* [EXERCISE REQUIREMENTS]:
Copy out all of the data word for word. Omit every picture.

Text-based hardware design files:
----

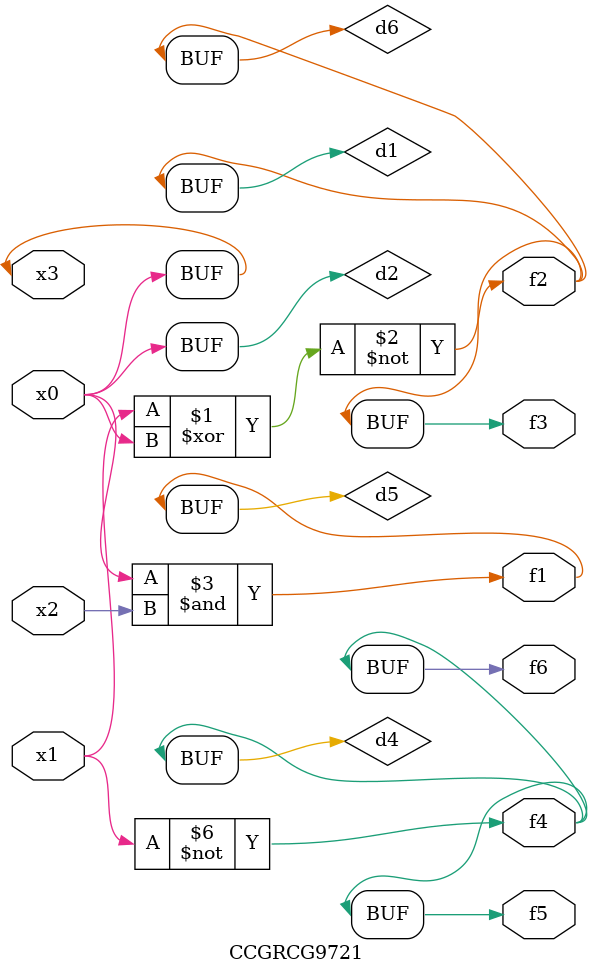
<source format=v>
module CCGRCG9721(
	input x0, x1, x2, x3,
	output f1, f2, f3, f4, f5, f6
);

	wire d1, d2, d3, d4, d5, d6;

	xnor (d1, x1, x3);
	buf (d2, x0, x3);
	nand (d3, x0, x2);
	not (d4, x1);
	nand (d5, d3);
	or (d6, d1);
	assign f1 = d5;
	assign f2 = d6;
	assign f3 = d6;
	assign f4 = d4;
	assign f5 = d4;
	assign f6 = d4;
endmodule

</source>
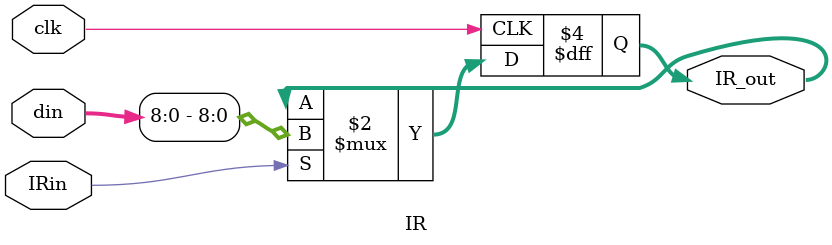
<source format=v>
`timescale 1ns / 1ps

module IR(
    input [15:0] din,
    input IRin,
    input clk,
    output reg [8:0] IR_out
);
    always @(posedge clk) begin
        if (IRin) begin
          IR_out <= din[8:0];
        end
    end


endmodule

</source>
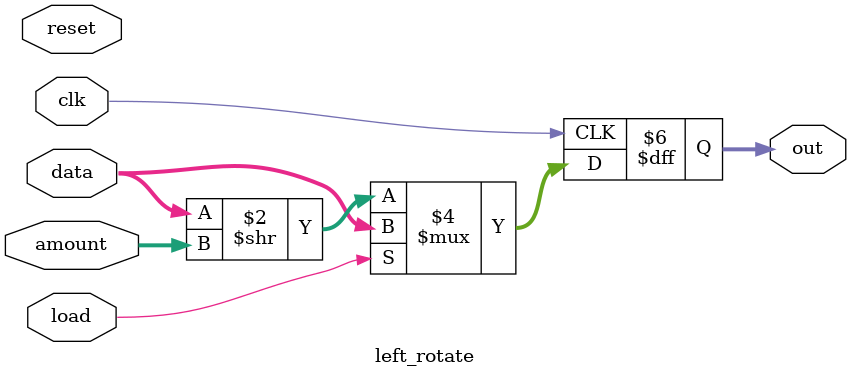
<source format=v>
module left_rotate(clk,reset,amount,data,load,out);
input clk,reset;
input [2:0] amount;
input [7:0] data;
input load;
output reg [7:0] out;
// when load is high, load data to out
// otherwise rotate the out register followed by left shift the out register by amount bits
always @(posedge clk)
    if (load)
        out = data;
    else
        out = data >> amount;
endmodule

</source>
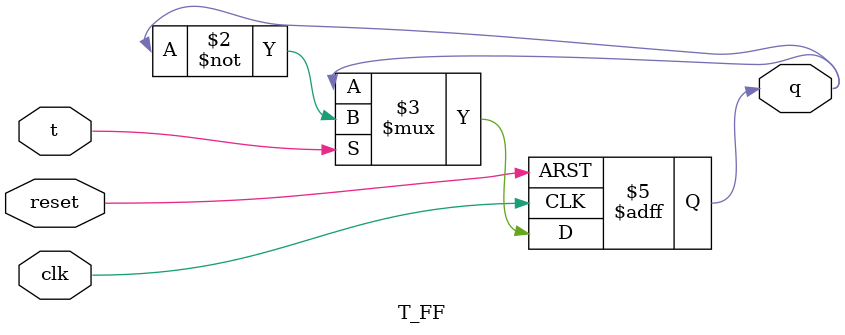
<source format=v>
module addressCounter(add, clk, reset);
    output [7:0] add;
    input clk,reset;
    reg init;

    wire ctreset;
    assign ctreset = reset | init;

    T_FF tff0(add[0], T[0], clk, ctreset);
    T_FF tff1(add[1], T[1], clk, ctreset);
    T_FF tff2(add[2], T[2], clk, ctreset);
    T_FF tff3(add[3], T[3], clk, ctreset);
    T_FF tff4(add[4], T[4], clk, ctreset);
    T_FF tff5(add[5], T[5], clk, ctreset);
    T_FF tff6(add[6], T[6], clk, ctreset);
    T_FF tff7(add[7], T[7], clk, ctreset);

    wire [7:0] T;
    assign T[0] = 1'b1;
    assign T[1] = add[0];
    and and2(T[2], add[1], T[1]);
    and and3(T[3], add[2], T[2]);
    and and4(T[4], add[3], T[3]);
    and and5(T[5], add[4], T[4]);
    and and6(T[6], add[5], T[5]);
    and and7(T[7], add[6], T[6]);

    initial 
        init = 1;
    always @(negedge clk)
        init = 0;

endmodule

module T_FF(q, t, clk, reset);
    output q;
    input t, clk ,reset;
    reg q;

    always @(posedge clk or posedge reset)
    if(reset)
        q <= 1'b0;
    else if(t)
        q <= ~q;
endmodule
</source>
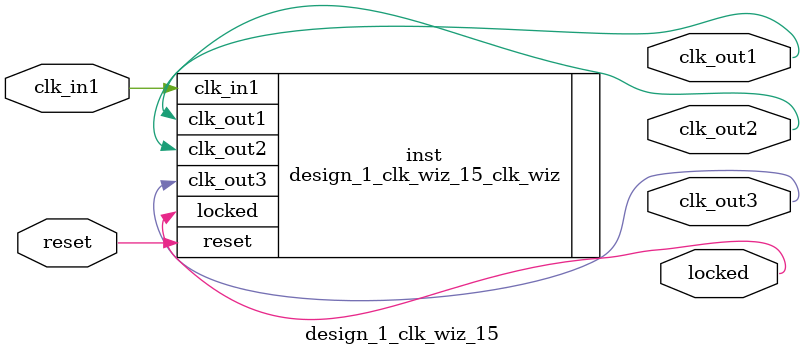
<source format=v>


`timescale 1ps/1ps

(* CORE_GENERATION_INFO = "design_1_clk_wiz_15,clk_wiz_v6_0_15_0_0,{component_name=design_1_clk_wiz_15,use_phase_alignment=true,use_min_o_jitter=false,use_max_i_jitter=false,use_dyn_phase_shift=false,use_inclk_switchover=false,use_dyn_reconfig=false,enable_axi=0,feedback_source=FDBK_AUTO,PRIMITIVE=MMCM,num_out_clk=3,clkin1_period=83.333,clkin2_period=10.0,use_power_down=false,use_reset=true,use_locked=true,use_inclk_stopped=false,feedback_type=SINGLE,CLOCK_MGR_TYPE=NA,manual_override=false}" *)

module design_1_clk_wiz_15 
 (
  // Clock out ports
  output        clk_out1,
  output        clk_out2,
  output        clk_out3,
  // Status and control signals
  input         reset,
  output        locked,
 // Clock in ports
  input         clk_in1
 );

  design_1_clk_wiz_15_clk_wiz inst
  (
  // Clock out ports  
  .clk_out1(clk_out1),
  .clk_out2(clk_out2),
  .clk_out3(clk_out3),
  // Status and control signals               
  .reset(reset), 
  .locked(locked),
 // Clock in ports
  .clk_in1(clk_in1)
  );

endmodule

</source>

----

* [RESULT OF THIS EXERCISE]:
<source format=v>
module CCGRCG9721(
	input x0, x1, x2, x3,
	output f1, f2, f3, f4, f5, f6
);

	wire d1, d2, d3, d4, d5, d6;

	xnor (d1, x1, x3);
	buf (d2, x0, x3);
	nand (d3, x0, x2);
	not (d4, x1);
	nand (d5, d3);
	or (d6, d1);
	assign f1 = d5;
	assign f2 = d6;
	assign f3 = d6;
	assign f4 = d4;
	assign f5 = d4;
	assign f6 = d4;
endmodule

</source>
<source format=v>
`timescale 1ns / 1ps

module IR(
    input [15:0] din,
    input IRin,
    input clk,
    output reg [8:0] IR_out
);
    always @(posedge clk) begin
        if (IRin) begin
          IR_out <= din[8:0];
        end
    end


endmodule

</source>
<source format=v>
module left_rotate(clk,reset,amount,data,load,out);
input clk,reset;
input [2:0] amount;
input [7:0] data;
input load;
output reg [7:0] out;
// when load is high, load data to out
// otherwise rotate the out register followed by left shift the out register by amount bits
always @(posedge clk)
    if (load)
        out = data;
    else
        out = data >> amount;
endmodule

</source>
<source format=v>
module addressCounter(add, clk, reset);
    output [7:0] add;
    input clk,reset;
    reg init;

    wire ctreset;
    assign ctreset = reset | init;

    T_FF tff0(add[0], T[0], clk, ctreset);
    T_FF tff1(add[1], T[1], clk, ctreset);
    T_FF tff2(add[2], T[2], clk, ctreset);
    T_FF tff3(add[3], T[3], clk, ctreset);
    T_FF tff4(add[4], T[4], clk, ctreset);
    T_FF tff5(add[5], T[5], clk, ctreset);
    T_FF tff6(add[6], T[6], clk, ctreset);
    T_FF tff7(add[7], T[7], clk, ctreset);

    wire [7:0] T;
    assign T[0] = 1'b1;
    assign T[1] = add[0];
    and and2(T[2], add[1], T[1]);
    and and3(T[3], add[2], T[2]);
    and and4(T[4], add[3], T[3]);
    and and5(T[5], add[4], T[4]);
    and and6(T[6], add[5], T[5]);
    and and7(T[7], add[6], T[6]);

    initial 
        init = 1;
    always @(negedge clk)
        init = 0;

endmodule

module T_FF(q, t, clk, reset);
    output q;
    input t, clk ,reset;
    reg q;

    always @(posedge clk or posedge reset)
    if(reset)
        q <= 1'b0;
    else if(t)
        q <= ~q;
endmodule
</source>
<source format=v>


`timescale 1ps/1ps

(* CORE_GENERATION_INFO = "design_1_clk_wiz_15,clk_wiz_v6_0_15_0_0,{component_name=design_1_clk_wiz_15,use_phase_alignment=true,use_min_o_jitter=false,use_max_i_jitter=false,use_dyn_phase_shift=false,use_inclk_switchover=false,use_dyn_reconfig=false,enable_axi=0,feedback_source=FDBK_AUTO,PRIMITIVE=MMCM,num_out_clk=3,clkin1_period=83.333,clkin2_period=10.0,use_power_down=false,use_reset=true,use_locked=true,use_inclk_stopped=false,feedback_type=SINGLE,CLOCK_MGR_TYPE=NA,manual_override=false}" *)

module design_1_clk_wiz_15 
 (
  // Clock out ports
  output        clk_out1,
  output        clk_out2,
  output        clk_out3,
  // Status and control signals
  input         reset,
  output        locked,
 // Clock in ports
  input         clk_in1
 );

  design_1_clk_wiz_15_clk_wiz inst
  (
  // Clock out ports  
  .clk_out1(clk_out1),
  .clk_out2(clk_out2),
  .clk_out3(clk_out3),
  // Status and control signals               
  .reset(reset), 
  .locked(locked),
 // Clock in ports
  .clk_in1(clk_in1)
  );

endmodule

</source>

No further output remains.